• Work to complete:
#1 From the text on the recording of "Tusk," extract the stretch from "READ MORE: October" through "lyrics to it." word for word.
#2 Answer these questions from the text on the recording of "Tusk":
(a) On what date did the marching band gather at Dodger Stadium?
(b) In what year was the interview in which Fleetwood explained the origins of the track?
(c) How was John McVie represented in the music video?
#3 Does the text on the recording of "Tusk" support each statement below? Answer yes or no, and quote the words that settle it.
(a) The Trojan Marching Band assembled at Mick Fleetwood's request.
(b) Fleetwood Mac took the marching band on the road to replicate the studio version.
(c) Fleetwood took the rough track to Normandy.

• Source document:
*** Begin section ***

On June 4, 1979, at Dodger Stadium in Los Angeles, another band gathered to provide back-up to the jittery tune: the University of Southern California's Trojan Marching Band. The Spirit of Troy assembled at Mick Fleetwood's request - the drummer felt their larger-than-life sound would augment the already-out-there track that at one point saw him tapping out drum patterns on a tissue box.
READ MORE: October 1979: Fleetwood Mac Release 'Tusk'
Fleetwood later explained the origins of the track in a 1995 interview:
In soundchecks we used to jam on that riff, and I did the riff in drum form. When it came time to make the album, we pulled that riff out, screwed around with it, put it in the dustbin, and then a year into making that album, I pulled it out again and took it with me as a rough track to Normandy and came up with the idea of using the brass band on it, and using about 100 drummers on it, which we did.
That really worked. It's a glorious noise, and it's something I'm proud of because it's all drums. There's really no lyrics to it.
So I resurrected that, much to everyone's amazement, and I insisted on recording the USC marching band at Dodger Stadium. By this time they'd thought for sure I'm round the twist, and I said, "Well, I'm going to pay for it. And we're going to film it." They thought, "For sure, he's blown it. He's way off the deep end."
Indeed, the "Tusk" music video featured the USC band's recording session, plus appearances from nearly everyone in the band (minus John McVie, represented as a cardboard cut-out). While Fleetwood Mac never took the band on the road to replicate their appearance on the studio version of the track, they did reunite for a live performance as captured on the bestselling video and album The Dance.

*** End section ***

• Source data:

*** Begin section ***

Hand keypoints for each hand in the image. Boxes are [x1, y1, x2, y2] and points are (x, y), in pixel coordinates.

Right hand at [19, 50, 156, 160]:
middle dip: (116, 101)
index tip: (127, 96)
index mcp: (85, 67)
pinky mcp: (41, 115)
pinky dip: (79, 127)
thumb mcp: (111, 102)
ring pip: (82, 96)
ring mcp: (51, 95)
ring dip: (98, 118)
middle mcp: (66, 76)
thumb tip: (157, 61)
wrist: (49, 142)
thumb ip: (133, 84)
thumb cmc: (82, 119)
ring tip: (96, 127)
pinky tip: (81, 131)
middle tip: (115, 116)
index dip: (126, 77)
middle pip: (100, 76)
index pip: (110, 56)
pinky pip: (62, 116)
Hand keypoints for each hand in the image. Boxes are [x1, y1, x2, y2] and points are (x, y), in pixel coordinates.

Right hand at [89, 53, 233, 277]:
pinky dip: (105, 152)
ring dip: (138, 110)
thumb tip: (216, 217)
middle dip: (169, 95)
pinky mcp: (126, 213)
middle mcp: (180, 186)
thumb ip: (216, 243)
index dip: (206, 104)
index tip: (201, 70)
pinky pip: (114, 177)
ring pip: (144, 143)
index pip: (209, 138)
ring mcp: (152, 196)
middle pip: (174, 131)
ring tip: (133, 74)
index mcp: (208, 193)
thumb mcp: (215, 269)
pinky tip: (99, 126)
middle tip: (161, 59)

*** End section ***

• Results for the exercise:
#1
READ MORE: October 1979: Fleetwood Mac Release 'Tusk'
Fleetwood later explained the origins of the track in a 1995 interview:
In soundchecks we used to jam on that riff, and I did the riff in drum form. When it came time to make the album, we pulled that riff out, screwed around with it, put it in the dustbin, and then a year into making that album, I pulled it out again and took it with me as a rough track to Normandy and came up with the idea of using the brass band on it, and using about 100 drummers on it, which we did.
That really worked. It's a glorious noise, and it's something I'm proud of because it's all drums. There's really no lyrics to it.

#2
(a) June 4, 1979
(b) 1995
(c) As a cardboard cut-out

#3
(a) Yes: "The Spirit of Troy assembled at Mick Fleetwood's request"
(b) No: "Fleetwood Mac never took the band on the road to replicate their appearance on the studio version of the track"
(c) Yes: "took it with me as a rough track to Normandy"